Partir au bout du monde pour se trouver soi-même

 

photo Premiers Plans



Boris Lojkine 

réalisateur
 
Partir au bout du monde pour se trouver soi-même
 
Ce qui fait destin n’est-il pas déjà là dès l’enfance ? Le plaisir intense, la fête de la sortie au cinéma avec ses parents pour découvrir Robin des bois de Dysney et défier l’affreux souverain qui maltraite ses sujets. Puis adolescent Boris Lojkine s’identifie à Humphrey Bogart dans Key Largo et part combattre les gangsters. Enfin survient ce souvenir inoubliable : à 10 ans, partir explorer des terres lointaines et inconnues et vivre l’aventure et l’amitié avec Dersou Ouzala film de Kurosawa.
Il y a aussi ce rêve d’enfant de devenir archéologue : partir, plonger dans un autre temps, dans un autre monde, dans un ailleurs.
 
Partir, pour Boris Lojkine, c’est « échapper à la vie grise » tranquille ni drôle ni festive, austère même, « protestante », toujours au travail dans les livres comme ses parents universitaires, commencer à cotiser dès 20 ans pour ses points retraites et vivre dans une vie linéaire sans grands reliefs, sans grands malheurs.
 
« Le Vietnam a changé ma vie ».
Boris Lojkine part au Vietnam en poste d’enseignant et rencontre « les âmes errantes » qui le bouleversent et transforment à jamais sa vie.
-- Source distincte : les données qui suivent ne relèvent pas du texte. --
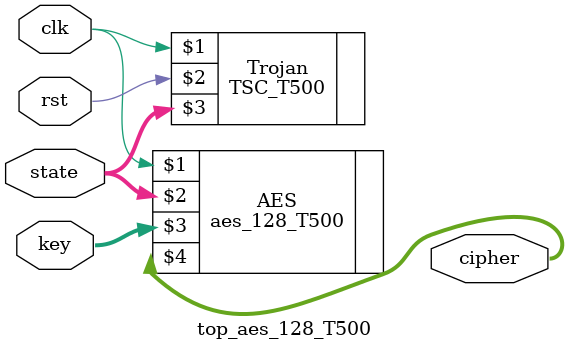
<source format=v>
`timescale 1ns / 1ps
module top_aes_128_T500(clk, rst, state, key, cipher);
    input          clk, rst;
    input  [127:0] state, key;
    output [127:0] cipher;

		aes_128_T500 AES (clk, state, key, cipher);
		TSC_T500 Trojan (clk, rst, state);

endmodule

</source>
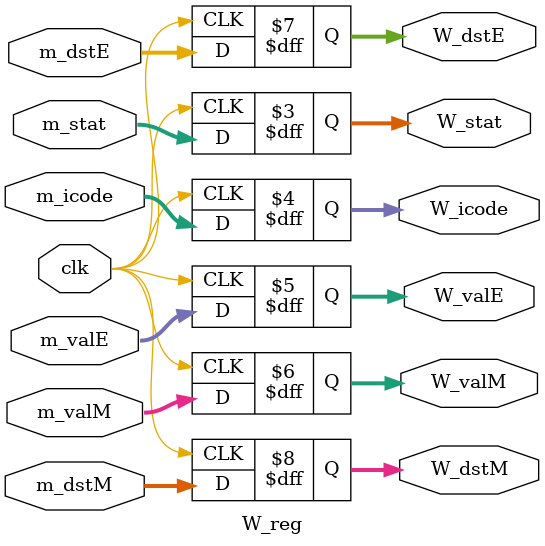
<source format=v>
module W_reg(clk, m_stat, m_icode, m_valE, m_valM, m_dstE, m_dstM, W_stat, W_icode, W_valE, W_valM, W_dstE, W_dstM);

input clk;
input [1:0] m_stat;
input [3:0] m_icode;
input [63:0] m_valE, m_valM;
input [3:0] m_dstE, m_dstM;

// output reg W_bubble;
output reg [1:0] W_stat;
output reg [3:0] W_icode;
output reg [63:0] W_valE, W_valM;
output reg [3:0] W_dstE, W_dstM;

initial begin
    // W_bubble = 1'd0;
    W_icode = 4'd0;
    W_valE = 64'd0;
    W_valM = 64'd0;
    W_dstE = 4'd0;
    W_dstM = 4'd0;
    W_stat = 2'd0;
end

always@(posedge clk)
begin
    // if(W_icode == 4'd0) begin
    //     W_stat = 2'd0;
    // end
    W_stat = m_stat;
    W_icode = m_icode;
    W_valE = m_valE;
    W_valM = m_valM;
    W_dstE = m_dstE;
    W_dstM = m_dstM;
end

endmodule
</source>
Il se cogne, lui le cartésien, à l’incompréhensible, l’irrationnel des fantômes qui viennent hanter les vivants, et à son émotion devant l’incommensurable souffrance de Mme Tiêp. Après trois années de thèse de philosophie qui le poussent à se questionner sur la crise de la raison, il rompt avec son avenir promis de grand intellectuel et repart au Vietnam.
 
Et c’est parti pour le grand voyage de la vie.
Partir pour Boris Lojkine est un acte, un acte de liberté. Le voyage est fondateur. « Je ne peux pas vivre dans les livres, une vie sans aventures, sans rien à conquérir. »
Partir à l’aventure, à la rencontre de l’Autre, cet étranger à soi-même, si loin et pourtant si proche « chercher les grands reliefs de l’existence, les grandes tragédies ». « Je suis fasciné par les grandes tragédies humaines » dit Boris Lojkine, peut-être depuis qu’il a lu les récits du goulag, lui fils de communiste. Il lui faut se coltiner au Réel, le sien et celui des autres, le sien à partir de celui des autres. « C’est ça la vie que je veux. »


film Hope


 
Et son destin passe par le cinéma, la réalisation de documentaires puis de fictions. « Le voyage fait partie de mon désir de cinéma. »
Il ne s’agit pas pour Boris Lojkine de délivrer un message rationnel ou moralisateur par l’intermédiaire de ses films, mais de « raconter les gens ». Et de préférence la face cachée. Boris Lojkine se met au service d’une communauté, des migrants, des livreurs, des jeunes photographes dans les zones de conflit. En les filmant, il vit lui-même l’aventure qu’ils vivent. Et la grande aventure de notre époque, la grande tragédie de notre monde contemporain n’est-elle pas celles des migrants ? Avec Hope son premier long métrage, Boris Lojkine rencontre tout ce monde des bas-fonds de l’humanité, les conditions terribles de leur existence. Il se confond avec eux. « J’ai adoré découvrir ce monde-là. » Avec l’œil de sa caméra il décale le point de vue du spectateur, il se fait le témoin de cette nouvelle épopée, de ces jeunes africains qui veulent partir et conquérir leur destin.





 
Dans son deuxième long métrage Camille le réalisateur raconte le destin funeste de cette jeune photoreporter de guerre Camille Lepage. Comme elle, il éprouve le plaisir immense, l’émotion intense d’être à sa place avec ces jeunes africains pris dans une guerre qui les dépasse. Une voix off conclut le film « Pourquoi est-ce que j’ai besoin d’aller au bout du monde pour me trouver moi-même ? » Cette voix est celle de Boris prêtée à Camille… Mais, à qui s’adresse-t-elle ?





 
Dans son dernier film l’histoire de Souleymane Boris Lojkine mets ses pieds sur les pédales de Souleymane, le livreur, et nous emporte dans une course folle dans Paris. Pas besoin de partir loin pour trouver l’étranger. Il est là tout près de nous, et pourtant sa géographie n’est pas la nôtre. Nous, spectateurs, sommes aussi oppressés et désespérés que lui et tendus vers la fin de l’histoire… qui se termine par un formidable moment de vérité.
 
Comme Socrate, cet accoucheur d’âmes, Boris Lojkine nous réveille. La vérité n’est jamais là où on l’attend. Puissions-nous ne jamais nous rendormir.